* Supplied entries

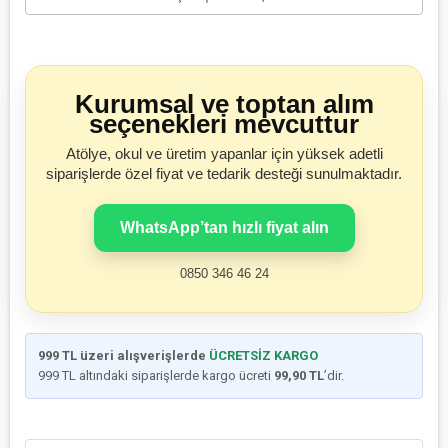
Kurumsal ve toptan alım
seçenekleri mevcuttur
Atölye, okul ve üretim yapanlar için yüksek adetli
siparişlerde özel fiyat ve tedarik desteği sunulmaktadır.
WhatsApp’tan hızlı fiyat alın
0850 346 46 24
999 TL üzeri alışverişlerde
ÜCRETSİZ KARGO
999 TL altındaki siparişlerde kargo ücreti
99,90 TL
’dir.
==
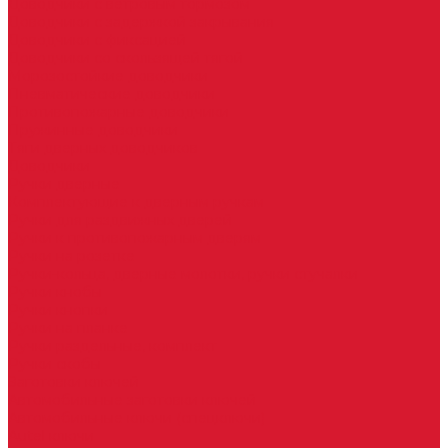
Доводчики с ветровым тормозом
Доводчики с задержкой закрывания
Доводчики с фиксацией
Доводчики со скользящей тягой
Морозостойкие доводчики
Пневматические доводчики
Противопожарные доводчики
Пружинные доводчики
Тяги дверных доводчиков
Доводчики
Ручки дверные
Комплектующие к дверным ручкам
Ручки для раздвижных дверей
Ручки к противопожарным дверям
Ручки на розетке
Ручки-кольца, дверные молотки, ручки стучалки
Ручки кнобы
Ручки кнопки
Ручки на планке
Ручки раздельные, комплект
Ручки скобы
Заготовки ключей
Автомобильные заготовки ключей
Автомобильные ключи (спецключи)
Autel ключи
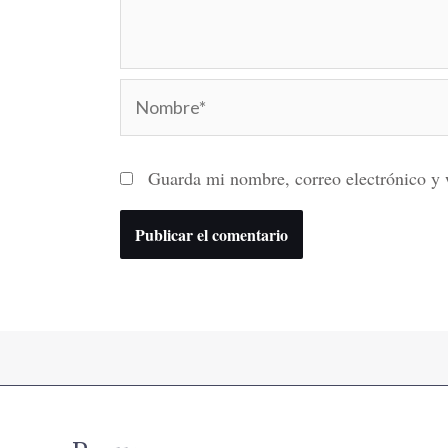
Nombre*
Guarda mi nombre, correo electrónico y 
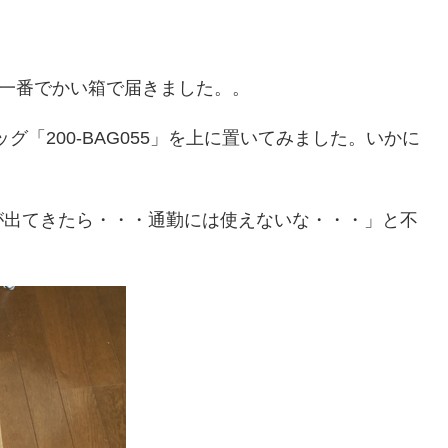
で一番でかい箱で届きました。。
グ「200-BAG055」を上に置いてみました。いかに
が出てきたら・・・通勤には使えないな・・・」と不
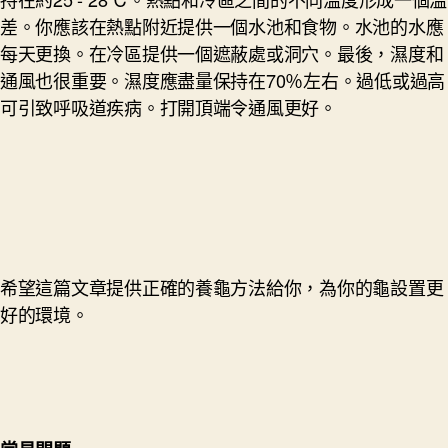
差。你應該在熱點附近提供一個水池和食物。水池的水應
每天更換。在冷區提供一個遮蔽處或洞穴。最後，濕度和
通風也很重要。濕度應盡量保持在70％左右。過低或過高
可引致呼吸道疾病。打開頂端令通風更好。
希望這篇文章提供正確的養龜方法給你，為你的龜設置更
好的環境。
--
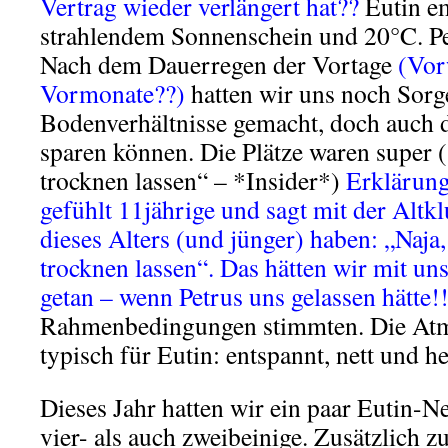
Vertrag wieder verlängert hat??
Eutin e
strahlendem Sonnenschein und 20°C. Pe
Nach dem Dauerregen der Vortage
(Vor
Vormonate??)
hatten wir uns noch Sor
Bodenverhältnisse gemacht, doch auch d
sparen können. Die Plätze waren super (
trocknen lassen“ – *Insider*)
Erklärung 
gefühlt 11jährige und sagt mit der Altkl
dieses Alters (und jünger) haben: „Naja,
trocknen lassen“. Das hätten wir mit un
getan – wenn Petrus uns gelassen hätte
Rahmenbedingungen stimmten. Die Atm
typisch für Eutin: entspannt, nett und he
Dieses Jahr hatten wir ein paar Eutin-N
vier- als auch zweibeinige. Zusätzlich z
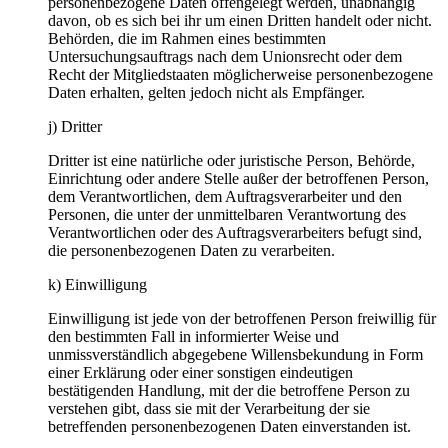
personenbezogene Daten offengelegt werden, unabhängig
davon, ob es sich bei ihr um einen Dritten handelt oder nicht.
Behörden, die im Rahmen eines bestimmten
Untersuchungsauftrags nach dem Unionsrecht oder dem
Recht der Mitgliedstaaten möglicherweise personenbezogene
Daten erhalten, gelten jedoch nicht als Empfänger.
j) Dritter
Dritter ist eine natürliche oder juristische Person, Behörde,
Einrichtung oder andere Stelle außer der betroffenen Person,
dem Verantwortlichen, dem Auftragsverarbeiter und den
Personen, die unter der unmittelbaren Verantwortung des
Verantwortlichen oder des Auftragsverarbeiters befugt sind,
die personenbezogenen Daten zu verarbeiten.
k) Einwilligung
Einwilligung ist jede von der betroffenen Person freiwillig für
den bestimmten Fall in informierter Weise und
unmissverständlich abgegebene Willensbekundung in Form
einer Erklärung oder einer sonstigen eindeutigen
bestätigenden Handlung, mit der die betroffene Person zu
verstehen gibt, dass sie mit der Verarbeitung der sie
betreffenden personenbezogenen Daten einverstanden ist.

* Task to carry out
Gather every line in the rows above that contains the string "Dritter" and list those lines.

* Solved problem
j) Dritter
Dritter ist eine natürliche oder juristische Person, Behörde,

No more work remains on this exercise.